Ali is bizarre. It's a city but it's at 13,000 ft, drops to -40 in winter, has no airport, railway or proper road access. When I first saw it it looked like a mirage, or at least a photoshopped image. From a distance it looks like an immaculately clean modern city plonked in the middle of a typical Tibetan landscape which make no sense at all. Up close it's pretty scruffy but it has all the things you'd expect in a city, even hot running water. I struggled to find a room - I looked such a mess when I arrived all the hotels turned me away.

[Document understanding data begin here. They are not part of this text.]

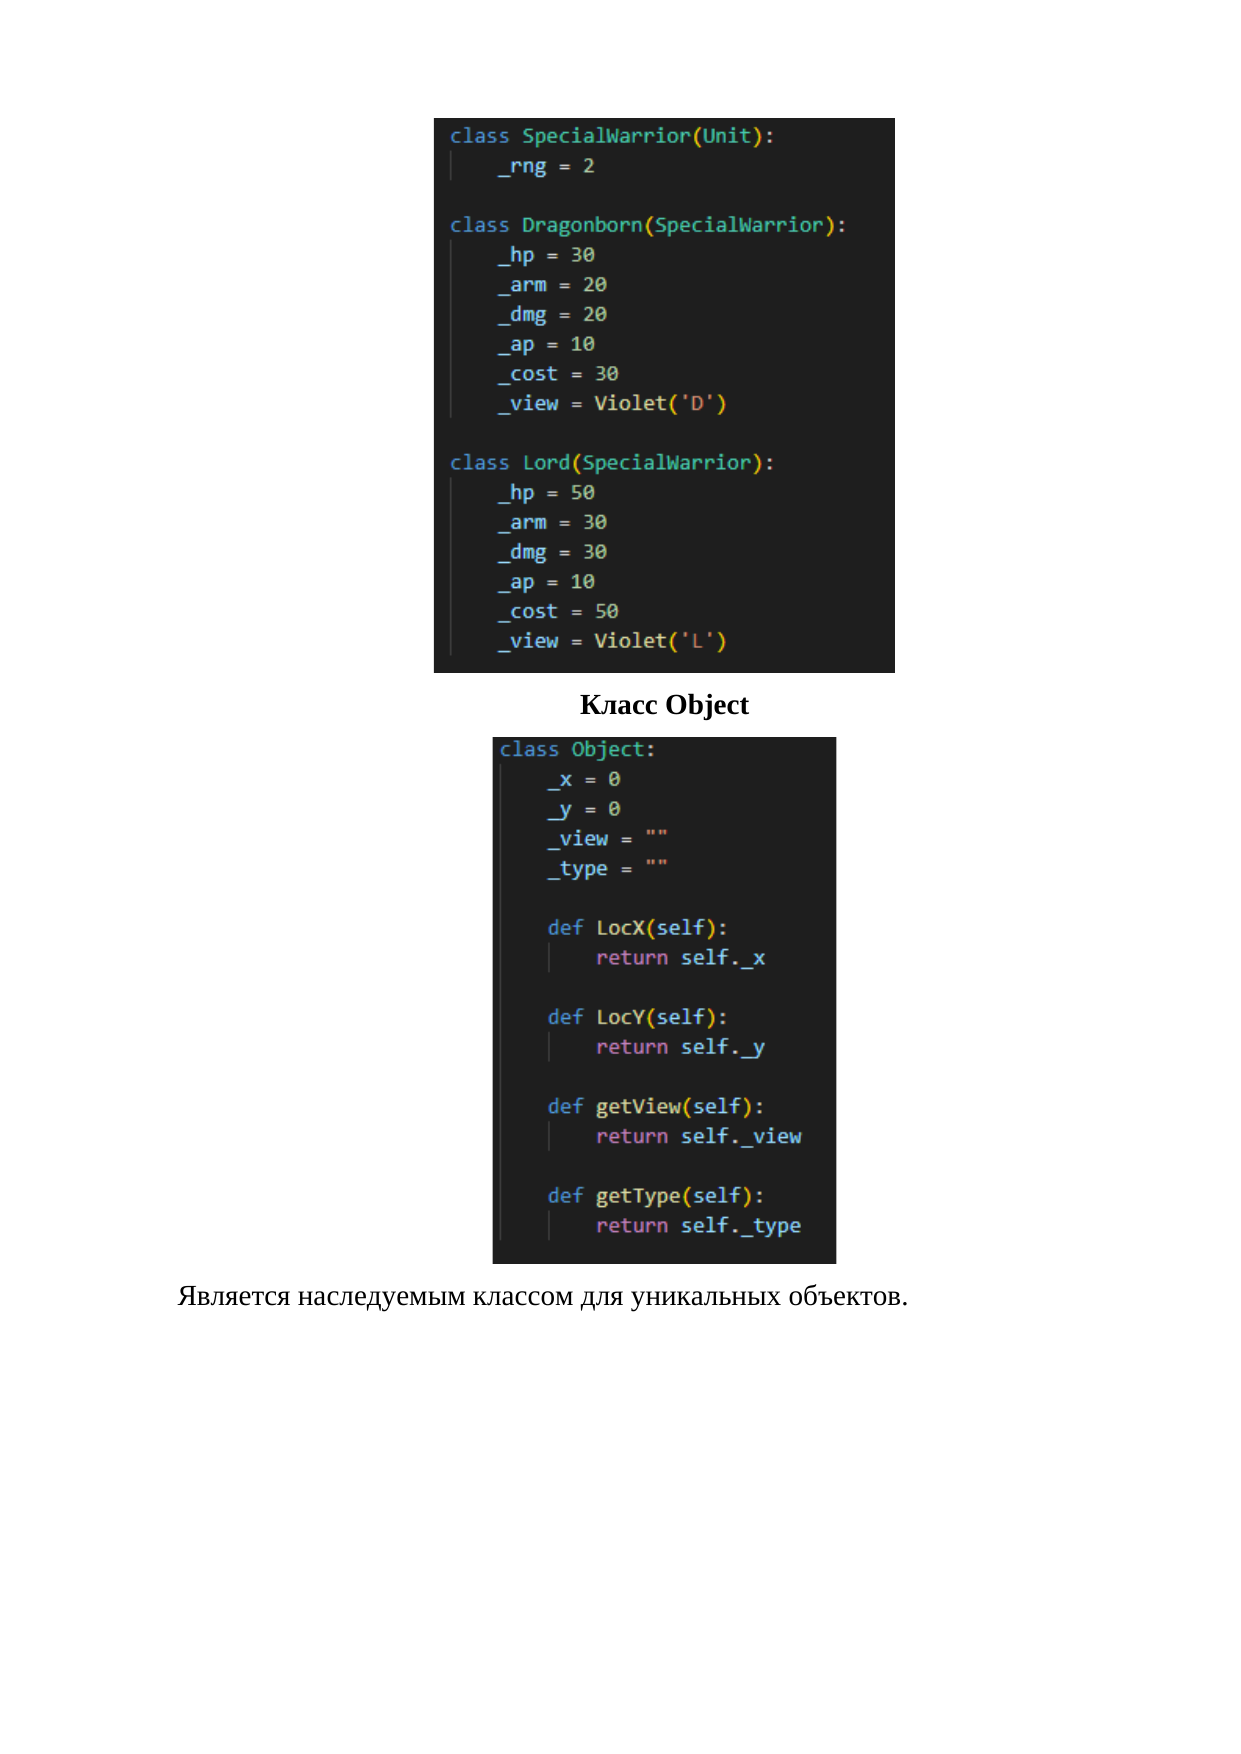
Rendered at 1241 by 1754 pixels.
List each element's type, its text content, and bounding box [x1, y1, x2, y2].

picture [433, 118, 895, 673]
list Является наследуемым классом для уникальных объектов. [177, 1278, 1152, 1311]
list Класс Object [177, 687, 1152, 720]
picture [492, 737, 837, 1264]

The tourist police collared me in a cafe, so I've paid my GBP20 fine for travelling without a permit and have been issued with one which will get me to Lhasa. They were very friendly and even apologised for the fine - not at all the touh-guy image they have.

Tomorrow I'm hitting the road again, but I'll have more regular net access from now on. Apart from some passes, the altitude is lower so it's inhabited - so I can expect supplies and general towny stuff more often. There's even asphalt for the first 100km, but in 300km I've got 10 very deep rivers to get across - with no bridges. I'll worry about that when I get there.

That beer is calling, and this email is already far too long.

As always word from home is appreciated, so if you feel like dropping me a line, please do.